THE Federal Government’s recent push to introduce compulsory and random drug tests in tertiary institutions is a headline-grabbing intervention, and one that speaks to a genuine alarm. Minister of Education Dr Tunji Alausa’s endorsement, following talks with National Drug Law Enforcement Agency (NDLEA) boss, Brig-Gen. Buba Marwa (rtd), and the creation of a Substance Use Prevention Unit are welcome signals that officials are taking the problem seriously.
Similarly, there is a promise to revise the secondary-school curriculum to enhance drug education. But while tests may detect a symptom, they will not cure the disease. If the government is serious about rescuing a generation from substance dependence, the policy must move beyond surveillance to prevention and rehabilitation.
The NDLEA’s three-pronged proposal, curriculum reform, stand-alone prevention programmes in schools, and testing at the tertiary level, is a sensible framework in outline. However, the testing regime must therefore be governed by clear rules: informed consent, confidentiality, due process for contested results, linkage to support rather than automatic punishment, and independent oversight to prevent abuse.
The National Bureau of Statistics (NBS), estimates roughly 14.3 million Nigerians aged 15–64 use drugs non-medically. That scale makes previous strategies futile unless they are paired with primary prevention that begins long before university admission. Prevention must be embedded across all spheres of the education sector. Updating the secondary-school curriculum is necessary but not sufficient: effective drug education should be taught by trained staff who can build life skills, emotional regulation and critical thinking, as much as deliver facts about substances.
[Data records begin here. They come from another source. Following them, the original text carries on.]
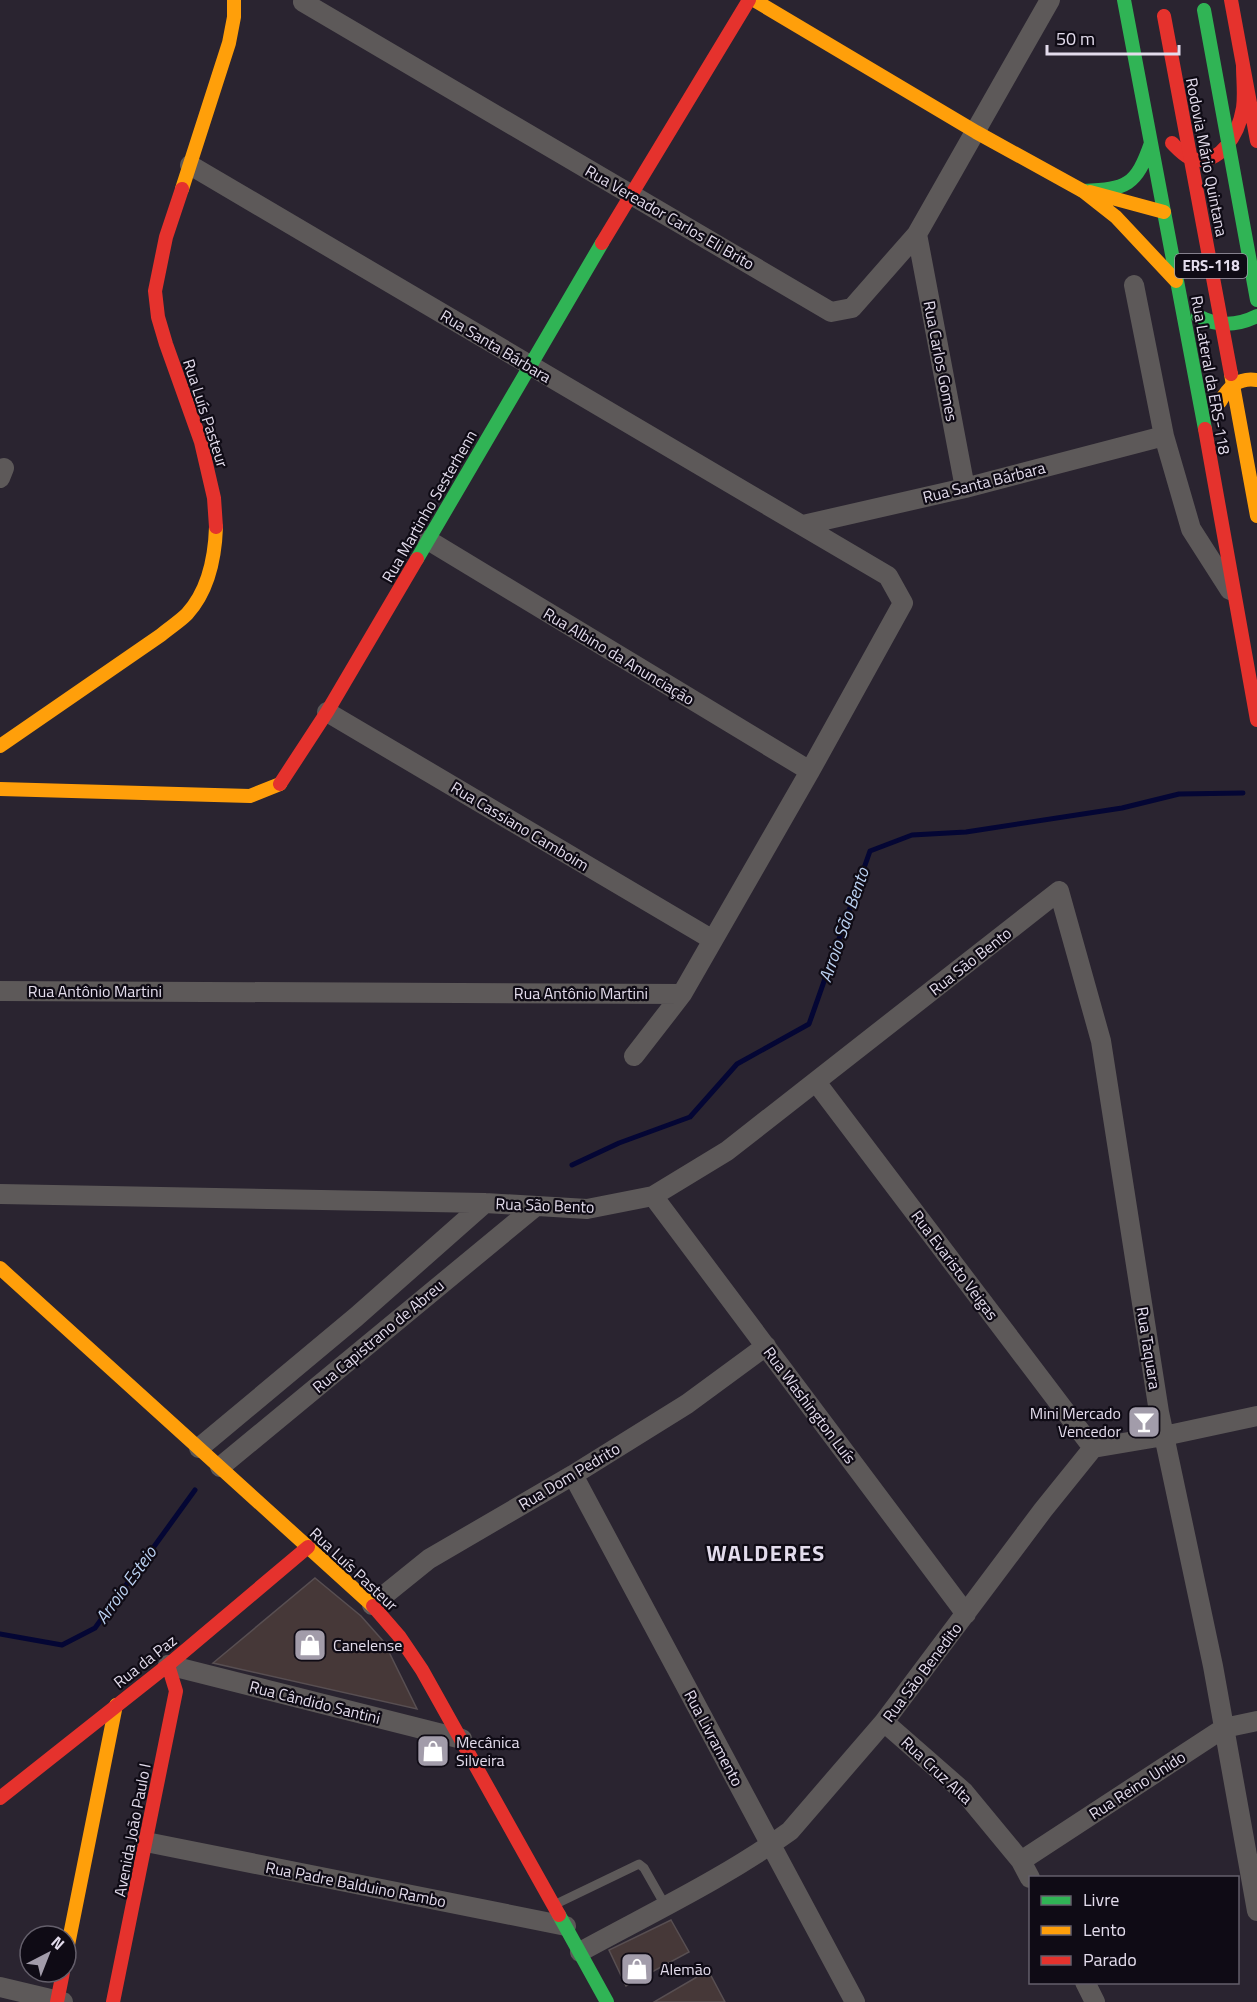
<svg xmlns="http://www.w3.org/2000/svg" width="1257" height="2002" viewBox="0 0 1257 2002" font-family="'Titillium Web',sans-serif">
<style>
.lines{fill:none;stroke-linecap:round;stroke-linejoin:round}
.stream{stroke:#040634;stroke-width:5}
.building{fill:#463838;stroke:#584f52;stroke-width:1.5}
.lane{stroke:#5d5959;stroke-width:9}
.street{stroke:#5d5959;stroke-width:20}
.fast{stroke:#30b455;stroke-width:14}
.slow{stroke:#ff9f0a;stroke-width:14}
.jam{stroke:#e5322d;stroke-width:14}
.fast-bridge{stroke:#30b455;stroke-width:14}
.slow-bridge{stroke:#ff9f0a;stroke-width:14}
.jam-bridge{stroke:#e5322d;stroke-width:14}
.labels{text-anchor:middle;stroke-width:4.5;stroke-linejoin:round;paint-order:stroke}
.shield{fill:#0f0b15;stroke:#a39dac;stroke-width:1.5}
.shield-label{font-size:15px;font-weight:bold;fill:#e3dcec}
.street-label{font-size:16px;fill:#e3dcec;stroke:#0f0b15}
.poi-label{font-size:16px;fill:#e3dcec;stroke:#0f0b15;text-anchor:start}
.water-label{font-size:18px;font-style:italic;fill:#bad0f0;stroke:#0f0b15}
.district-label{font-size:22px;font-weight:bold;letter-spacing:1.5px;fill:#e3dcec;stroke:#0f0b15}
</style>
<rect width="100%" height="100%" fill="#2a2430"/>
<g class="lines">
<!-- stream -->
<path class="stream" d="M 572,1165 L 619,1143 L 690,1117 L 737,1064 L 809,1024 L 870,851 L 912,835 L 966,832 L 1122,808 L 1179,794 L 1243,793
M 0,1634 L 62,1645 L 95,1628 L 195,1490"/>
</g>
<!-- building -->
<path class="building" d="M 315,1578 L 361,1616 L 384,1642 L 417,1709 L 213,1663 Z
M 671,1920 L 689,1952 L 626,1986 L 609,1950 Z
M 708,1970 L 725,2002 L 654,2002 L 702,1974 Z"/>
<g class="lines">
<!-- lane -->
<path class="lane" d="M 556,1904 L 639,1864 L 644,1868 L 665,1905"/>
<!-- street -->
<path class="street" d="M 303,2 L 831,312 L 852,308 L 917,234 L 1050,0
M 190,165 L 888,576 L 903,603 L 810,771 L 682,994 L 634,1056
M 917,234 L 965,488
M 1134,285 L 1164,436 L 1191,529 L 1230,590
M 0,478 L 4,468
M 803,525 L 965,488 L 1164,436
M 428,540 L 810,771
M 327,712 L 713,940
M 0,991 L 682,994
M 816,1082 L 1093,1448
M 0,1194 L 485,1203 L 587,1209 L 653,1196 L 727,1151 L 1059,891 L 1101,1041 L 1159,1412 L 1213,1666 L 1257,1911
M 653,1196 L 966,1614
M 199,1448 L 356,1317 L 485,1203
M 220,1467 L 536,1206
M 573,1475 L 855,2002
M 372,1605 L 429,1559 L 573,1475 L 687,1404 L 766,1346
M 168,1665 L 462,1739
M 884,1722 L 964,1792 L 1021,1861 L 1030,1878
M 146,1842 L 566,1926
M 1021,1861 L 1224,1728 L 1257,1721
M 580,1952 C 651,1913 725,1878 790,1831 L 884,1722 L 1043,1510 L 1093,1448 L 1164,1436 L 1257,1416
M 1085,1982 L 1095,2002
M 0,1987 L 63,2002"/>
<!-- fast -->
<path class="fast" d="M 1124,0 L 1205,429
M 1083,191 C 1127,189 1136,186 1151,143
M 1198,316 C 1218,327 1237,326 1257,316
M 417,559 L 602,243
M 559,1915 L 607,2002"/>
<!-- slow -->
<path class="slow" d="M 754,0 L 976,132 L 1083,191 L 1116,217 L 1176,281
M 182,189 L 229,43 L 234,17 L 234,0
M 1090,192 L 1164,212
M 1220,402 C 1228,387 1239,377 1257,380
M 0,746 L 161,635 C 169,628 179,622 187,614 C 208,591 215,557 216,527
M 0,789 L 250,796 L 280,784
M 0,1268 L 373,1606
M 66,1955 L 116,1705"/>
<!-- jam -->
<path class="jam" d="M 1231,0 L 1257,141
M 1172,143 C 1177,148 1183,155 1190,158 C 1220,169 1239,132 1243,108 C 1245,94 1243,80 1243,66
M 182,189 L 166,237 L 155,291 L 158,317 L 166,344 L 201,442 L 214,498 L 216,527
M 602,243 L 749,0
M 1205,429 L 1257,720
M 280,784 L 327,712 L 417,559
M 373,1606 L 399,1636 L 422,1670 L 559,1915
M 0,1798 L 168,1665 L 308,1547
M 57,2002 L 63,1972
M 113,2002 L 176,1691 L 168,1665"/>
<!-- fast-bridge -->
<path class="fast-bridge" d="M 1204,10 L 1257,300"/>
<!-- slow-bridge -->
<path class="slow-bridge" d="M 1231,374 L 1257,516"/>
<!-- jam-bridge -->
<path class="jam-bridge" d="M 1164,16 L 1231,374"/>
</g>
<!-- icons -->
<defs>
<g id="bar-square" transform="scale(1.725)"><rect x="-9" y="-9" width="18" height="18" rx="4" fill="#a29caa" stroke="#0f0b15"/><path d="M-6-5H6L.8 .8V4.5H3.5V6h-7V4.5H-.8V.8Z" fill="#fff"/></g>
<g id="shop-square" transform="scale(1.725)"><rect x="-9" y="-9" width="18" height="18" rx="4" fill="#a29caa" stroke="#0f0b15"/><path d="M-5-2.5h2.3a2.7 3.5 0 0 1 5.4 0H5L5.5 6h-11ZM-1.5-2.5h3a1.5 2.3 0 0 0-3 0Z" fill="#fff"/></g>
</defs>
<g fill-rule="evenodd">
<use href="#bar-square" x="1144" y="1422"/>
<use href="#shop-square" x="310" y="1645"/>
<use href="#shop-square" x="433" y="1751"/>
<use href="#shop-square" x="637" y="1969"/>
</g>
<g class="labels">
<!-- shield labels -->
<rect class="shield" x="1175" y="254" width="72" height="24" rx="4.5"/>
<g class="shield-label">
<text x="1211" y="271">ERS-118</text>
</g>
<!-- street labels -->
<g class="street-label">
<text transform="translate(1207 157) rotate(79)" y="6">Rodovia Mário Quintana</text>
<text transform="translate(670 217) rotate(30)" y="6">Rua Vereador Carlos Eli Brito</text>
<text transform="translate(496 346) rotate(31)" y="6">Rua Santa Bárbara</text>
<text transform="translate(941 361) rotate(79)" y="6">Rua Carlos Gomes</text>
<text transform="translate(1211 375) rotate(80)" y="6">Rua Lateral da ERS-118</text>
<text transform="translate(206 413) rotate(72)" y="6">Rua Luís Pasteur</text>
<text transform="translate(984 482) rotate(-14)" y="6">Rua Santa Bárbara</text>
<text transform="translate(429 506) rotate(-60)" y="6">Rua Martinho Sesterhenn</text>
<text transform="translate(619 656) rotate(31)" y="6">Rua Albino da Anunciação</text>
<text transform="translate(520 826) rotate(31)" y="6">Rua Cassiano Camboim</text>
<text transform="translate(970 961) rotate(-38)" y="6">Rua São Bento</text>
<text x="95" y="997">Rua Antônio Martini</text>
<text x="581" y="999">Rua Antônio Martini</text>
<text transform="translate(545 1205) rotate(2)" y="6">Rua São Bento</text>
<text transform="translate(955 1265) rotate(53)" y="6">Rua Evaristo Veigas</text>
<text transform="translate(378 1336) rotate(-40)" y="6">Rua Capistrano de Abreu</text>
<text transform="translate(1149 1348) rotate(81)" y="6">Rua Taquara</text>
<text transform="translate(810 1405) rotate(53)" y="6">Rua Washington Luís</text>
<text transform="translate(569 1476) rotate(-31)" y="6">Rua Dom Pedrito</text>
<text transform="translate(354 1569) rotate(43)" y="6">Rua Luís Pasteur</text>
<text transform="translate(145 1661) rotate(-38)" y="6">Rua da Paz</text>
<text transform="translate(922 1672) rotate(-53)" y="6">Rua São Benedito</text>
<text transform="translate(315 1702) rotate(14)" y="6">Rua Cândido Santini</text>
<text transform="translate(714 1738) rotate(62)" y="6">Rua Livramento</text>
<text transform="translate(937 1770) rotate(43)" y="6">Rua Cruz Alta</text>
<text transform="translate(1137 1785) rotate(-33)" y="6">Rua Reino Unido</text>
<text transform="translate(132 1830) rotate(-79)" y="6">Avenida João Paulo I</text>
<text transform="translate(356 1884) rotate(11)" y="6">Rua Padre Balduino Rambo</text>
</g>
<!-- poi labels -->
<g class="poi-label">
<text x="1121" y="1419" text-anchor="end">Mini Mercado<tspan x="1121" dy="18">Vencedor</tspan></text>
<text x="333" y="1651">Canelense</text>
<text x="456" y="1748">Mecânica<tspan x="456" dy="18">Silveira</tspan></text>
<text x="660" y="1975">Alemão</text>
</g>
<!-- water labels -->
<g class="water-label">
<text transform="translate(844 925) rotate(-71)" y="6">Arroio São Bento</text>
<text transform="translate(126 1585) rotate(-54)" y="6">Arroio Esteio</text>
</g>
<!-- district labels -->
<g class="district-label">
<text x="766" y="1561">WALDERES</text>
</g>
</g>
<!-- legend -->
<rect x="1029" y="1876" width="210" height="108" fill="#0f0b15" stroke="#645f6b" stroke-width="1.5"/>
<rect x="1041" y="1896" width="30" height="9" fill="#30b455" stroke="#645f6b" stroke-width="1.5"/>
<text x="1083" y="1906" font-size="18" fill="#e3dcec">Livre</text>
<rect x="1041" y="1926" width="30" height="9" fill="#ff9f0a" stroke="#645f6b" stroke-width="1.5"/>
<text x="1083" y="1936" font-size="18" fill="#e3dcec">Lento</text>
<rect x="1041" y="1956" width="30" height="9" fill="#e5322d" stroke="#645f6b" stroke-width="1.5"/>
<text x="1083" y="1966" font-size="18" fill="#e3dcec">Parado</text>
<!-- north arrow -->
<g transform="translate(48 1954) rotate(42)"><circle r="28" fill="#0f0b15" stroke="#645f6b" stroke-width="1.5"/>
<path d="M0-4.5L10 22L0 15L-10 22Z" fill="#a29caa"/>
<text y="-9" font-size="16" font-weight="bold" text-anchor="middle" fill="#e3dcec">N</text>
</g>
<!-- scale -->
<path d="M1047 45v9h132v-9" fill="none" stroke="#e3dcec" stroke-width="3"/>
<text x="1056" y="45" font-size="18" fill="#e3dcec" stroke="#0f0b15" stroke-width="4.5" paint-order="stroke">50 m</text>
</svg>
Communities, families and faith groups must be mobilised. Parents need easily accessible information and support on how to talk to children about drugs; they should be part of school-based prevention programmes and be encouraged to use voluntary screening where appropriate. At the same time, policymakers must recognise the social drivers of substance misuse. Unemployment, poverty and a lack of purpose are strong risk factors for experimentation and dependency. Any credible strategy must therefore be accompanied by initiatives that expand youth employment, vocational training, and mental health services.
The Government must invest in properly staffed drug treatment centres integrated within primary and secondary health care, provide counselling services and fund community reintegration programmes that help recovered young people return to productive lives. The Ministry of Health, in partnership with Education, should map clear pathways so that a positive test leads quickly to an evidence-based intervention rather than to expulsion or incarceration.
Regulation of pharmaceutical and local medicine outlets must also be tightened. Many of the substances abused by young Nigerians, tramadol, codeine formulations and other stimulants, are either diverted from legitimate medical uses or sold over the counter in poorly supervised outlets. Enforcement should therefore target illegal distributors and unscrupulous vendors, not only end users.
Finally, the rhetoric of punishment needs rebalancing with the language of public health. Young people who use drugs are patients and community members, not merely problems to be removed. Policies that combine education, rehabilitation and enforcement will stand a far better chance of reversing the trend than a regime of compulsory testing alone.
The proposal by the Ministry of Education requires both urgency and wisdom. Random drug tests in universities are a tool, not a strategy. If the Ministry’s new Substance Use Prevention Unit can forge an integrated approach, one that starts in the family and the classroom, invests in treatment, tightens controls on supply, and addresses the root socioeconomic causes, then the nation will not merely identify users; it will protect, treat and restore them. That is how to keep a generation from being defined by its worst mistakes and instead reclaim them for productive citizenship.